Model T Fords Built in Canada Part 1

Ford initially contracted with a company known as the Walkerville Wagon Works in 1904 to accomplish assembly of 1904 Ford AC vehicles in Canada, necessary to avoid taxes on imported vehicles. Ford ultimately purchased Walkerville Wagon Works and built a huge manufacturing complex on the site in order to carry out full scale manufacturing of the entire vehicles.

Ford was the world’s leading manufacturer of automobiles by the time the Model T began production near the end of 1908. Early in the history of Ford Motor Company a Canadian businessman, Gordon McGregor, wanted to invest in the Ford Motor Company. McGregor was the owner of the Walkerville Wagon Works located on a large parcel of land on the south shore of the Detroit River. Most of us think of Canada as being North of the USA. In fact Walkerville (known as Windsor today) was entirely south of Detroit, with the Detroit river separating downtown Detroit from what was then a tiny Canadian town.

Ford of Canada was set up as a sister company to Ford Motor Company in the USA. Initially Henry Ford owned a little more than 10 percent of Ford of Canada. Other investors, including McGregor, owned the rest. Ford of Canada was given the task of supplying Ford vehicles to the world excluding the USA, Britain, and Ireland. This started with Walkerville producing around 100 Model AC cars in 1904 built from parts manufactured at Ford vendors in the USA as Ford did not manufacture anything in those days, Ford designed and assembled cars.

An aerial view of the Ford Walkerville complex in the 1930’s.

By the time Model T production began at Walkerville most parts of the car, excluding the engine and transmission parts were being made in Canada, either by vendors or at the Walkerville Ford plant. A town grew up around the plant known as Ford City.
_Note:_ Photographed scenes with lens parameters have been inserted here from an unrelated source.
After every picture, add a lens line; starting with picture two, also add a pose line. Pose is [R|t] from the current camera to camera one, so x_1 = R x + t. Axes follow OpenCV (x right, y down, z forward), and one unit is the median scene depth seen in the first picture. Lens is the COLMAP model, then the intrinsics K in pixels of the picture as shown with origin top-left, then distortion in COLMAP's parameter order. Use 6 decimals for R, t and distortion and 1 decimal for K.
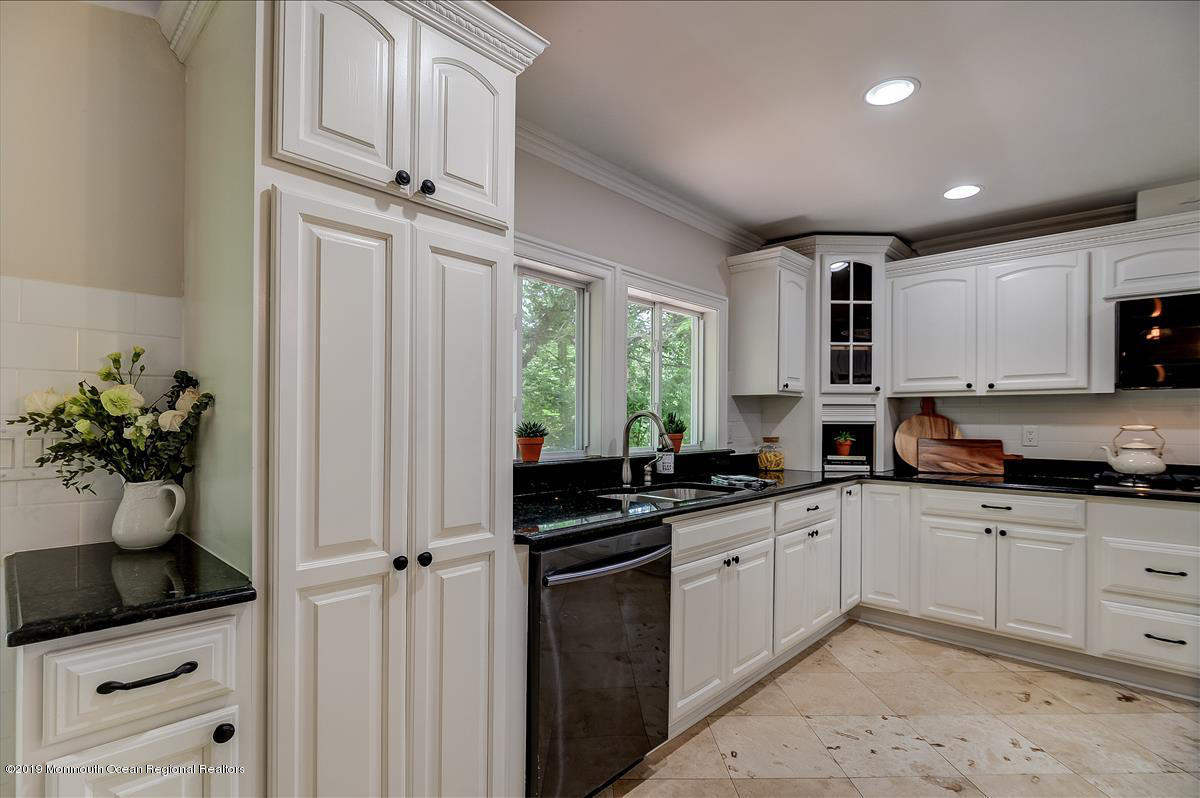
lens RADIAL K [[578.7, 0, 598.3], [0, 578.7, 422.4], [0, 0, 1]] dist [-0.001115, -0.000427]
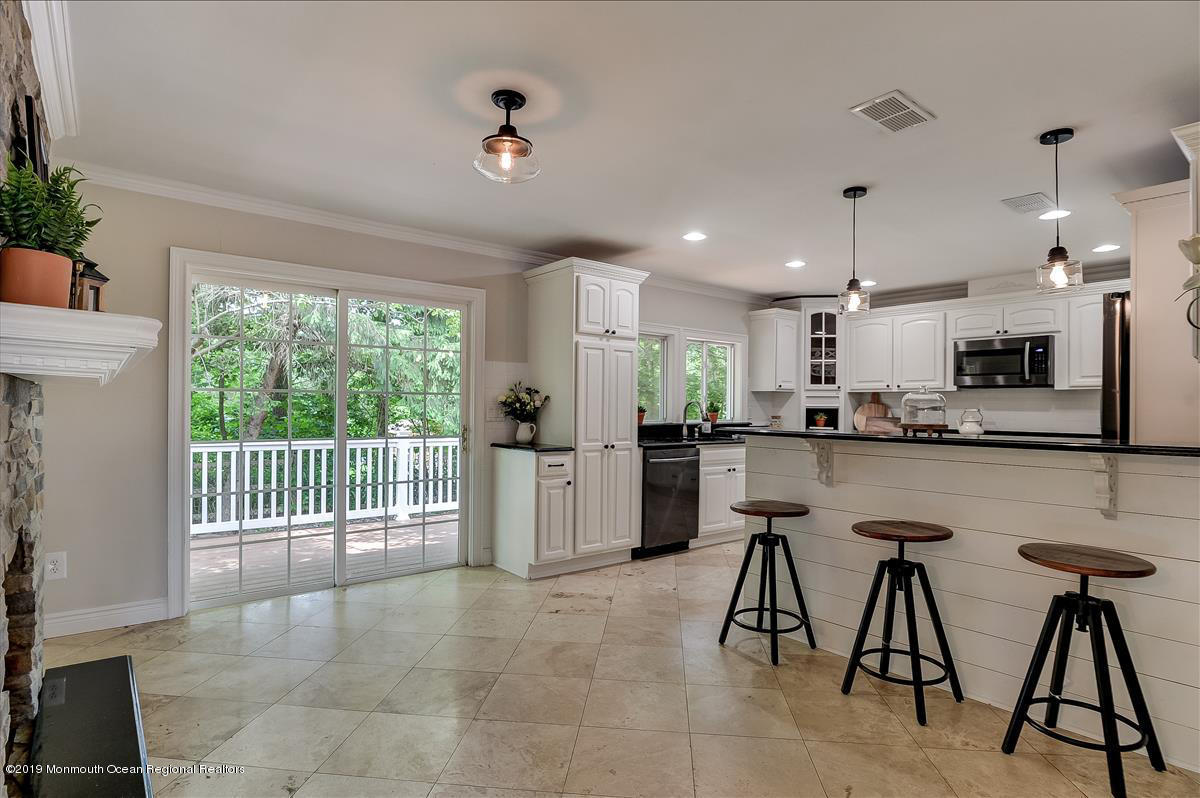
lens RADIAL K [[628.0, 0, 598.6], [0, 628.0, 405.3], [0, 0, 1]] dist [-0.005527, -0.000819]
pose [[0.990420, 0.002944, -0.138057, 0.046411], [-0.004055, 0.999962, -0.007769, 0.013735], [0.138028, 0.008254, 0.990394, -1.069662]]
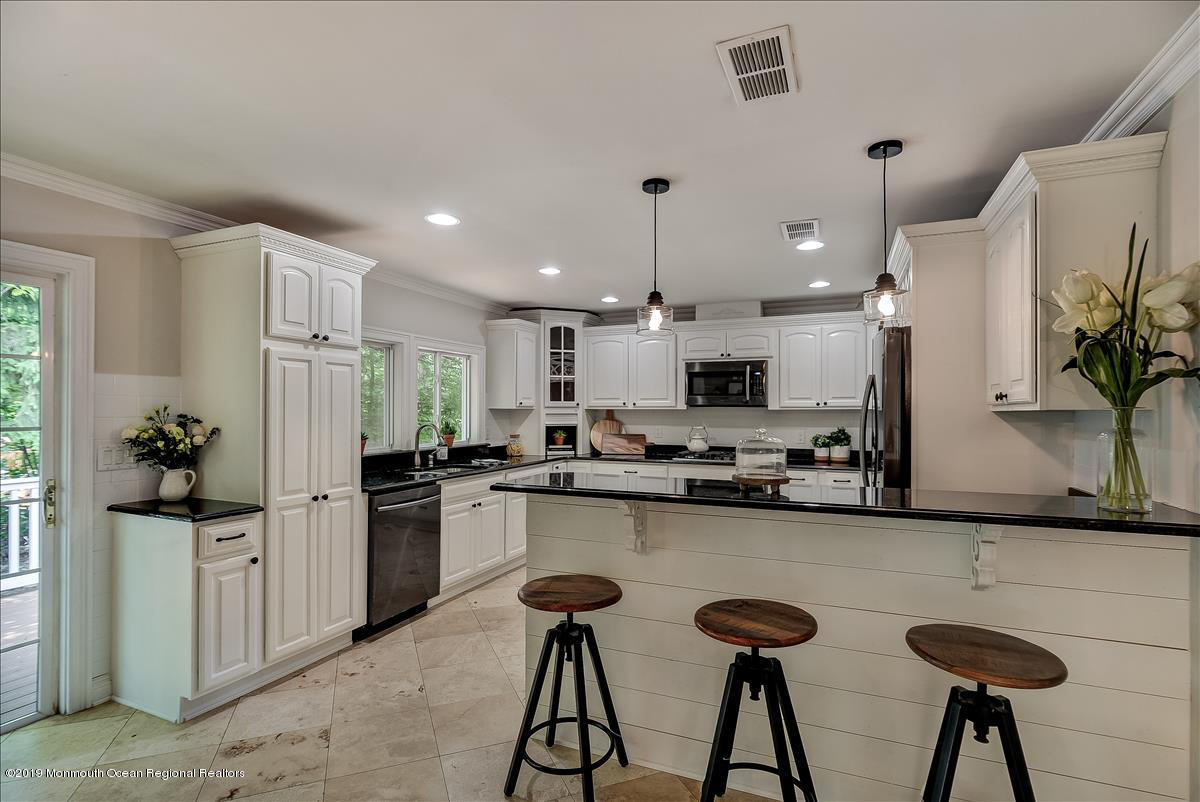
lens RADIAL K [[583.9, 0, 602.6], [0, 583.9, 408.1], [0, 0, 1]] dist [0.006134, 0.000128]
pose [[0.939433, -0.002736, 0.342721, -0.023791], [0.004668, 0.999978, -0.004811, -0.045539], [-0.342700, 0.006120, 0.939425, -0.683987]]
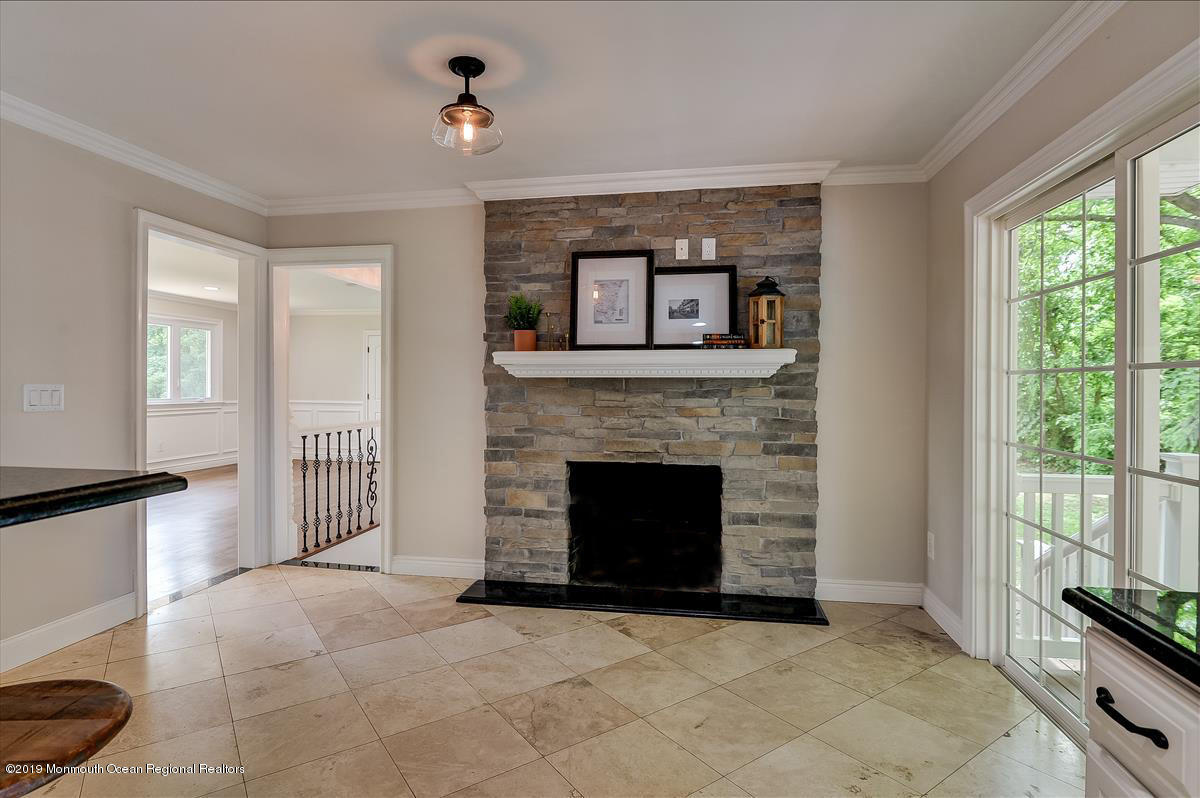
lens RADIAL K [[628.0, 0, 598.6], [0, 628.0, 405.3], [0, 0, 1]] dist [-0.005527, -0.000819]
pose [[-0.839560, 0.007734, -0.543211, 0.097655], [-0.011745, 0.999407, 0.032381, -0.000860], [0.543139, 0.033565, -0.838971, 0.417053]]
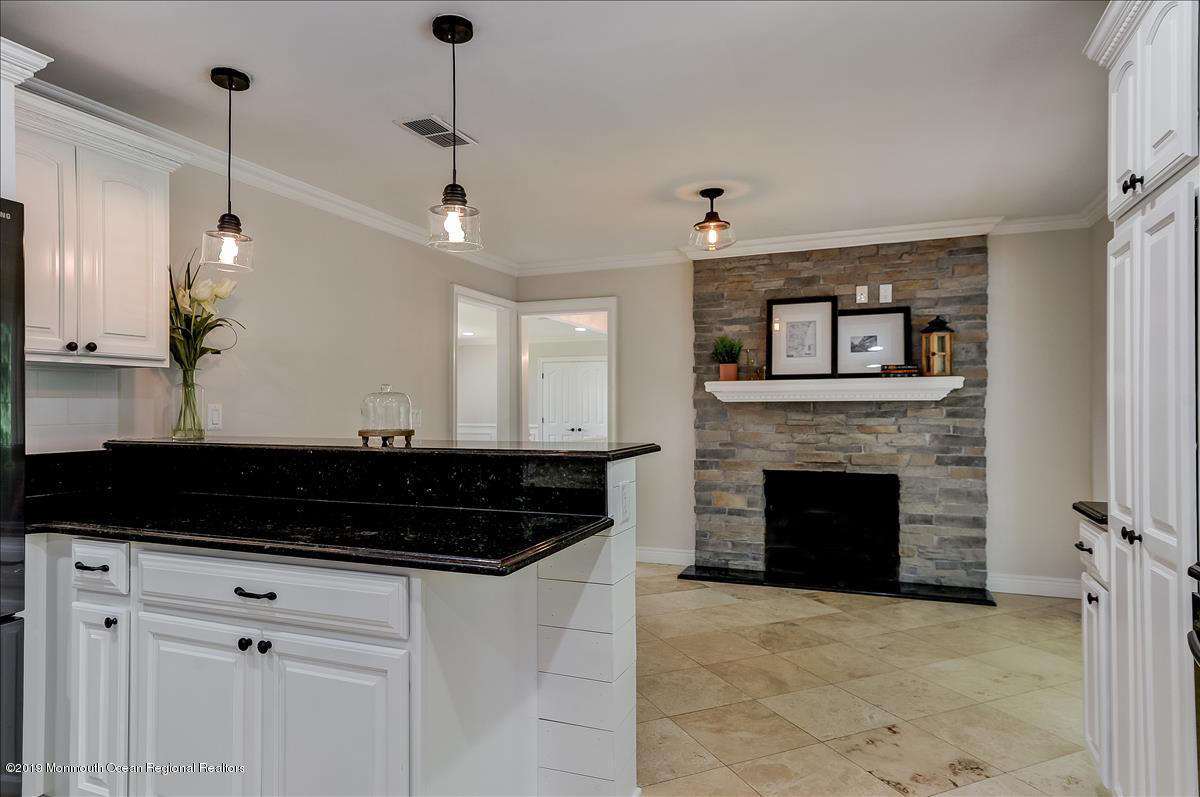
lens RADIAL K [[701.6, 0, 603.2], [0, 701.6, 413.6], [0, 0, 1]] dist [0.019531, 0.000094]
pose [[-0.933163, -0.001689, -0.359451, 0.450196], [-0.005357, 0.999943, 0.009208, 0.000981], [0.359415, 0.010518, -0.933119, 0.790549]]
Residents of Walkerville voted to change the name of the city to Windsor in 1934. Not everyone agreed.
A 1909 Model T Ford in the Canadian Automotive Museum. The windshield was an accessory available either from Ford of Canada or from various sources in the era. Canadian Model T’s would standardize on 30 X 3 1/2″ tires on all four wheels by 1910. This car is equipped with an accessory spare tire bracket which blocks the driver from entering or exiting on that side.
Canada had some provinces with cars driving on the LH side of the road while others were like the United States. Confusing! As a result some Canadian built Model T’s have RH drive like this 1911 runabout that was for sale on eBay a few years ago.
Things get crowded with RH drive but it all fits.
Fenders on early (pre – 1913) Canadian Model T’s have what is called a double bead. Very distinctive and not reproduced.
Street scene in Vancouver showing a nearly new Canadian built right hand drive 1912 touring parked behind another early teens car – Huppmobile maybe?
Beginning with 1913 model year the Canadian built Model T Fords had serial numbers beginning with C. Prior to this serial numbers were assigned in batches to Canadian production by Ford in Highland Park Michigan .
Patterns for engine castings were made at Highland Park. The “Made in USA” logo was deleted from patterns sent to Canada so that the castings (made in Canada) had a faint rectangle showing where the word plate had been removed. This is a 1914 Canadian engine that someone decided to paint in a lovely earth tone. Originally Canadian engines were painted black just like the ones sold in the rest of the world.
Canadian Model T bodies have doors on both sides to accommodate the steering column position confusion. This is a 1913 runabout.
Not many Canadian town cars were built. 1917 was the final year for town car production in both Canada and the USA.
Canadian prices were higher than the same car in the USA. These prices are in Canadian dollars.
Ford was still the most popular car in the world when this advertisement was made in 1919.
Canadian Model T Ford bodies evolved differently than the cars built in the USA. Here is a group of new 1921 tourings shown in a Vancouver Island warehouse. Notice the different slanted windshields and different rear windows compared to USA built Fords of the same year.
Another 1921 – 23 Canadian Model T Ford touring.
Then as now it’s hard to get the kids to look the right way for pictures. This young family has two Model T’s in the driveway, an early 1920’s Canadian touring and a closed car.
Model T Fords built in Canada were exported to many countries around the world both as complete cars and as parts to be assembled in Ford of Canada owned assembly plants. This early 1920’s Canadian touring was sold new in Sweden. Notice the nickel plated radiator shell and headlight rims – these options were not available on USA built Fords at that time.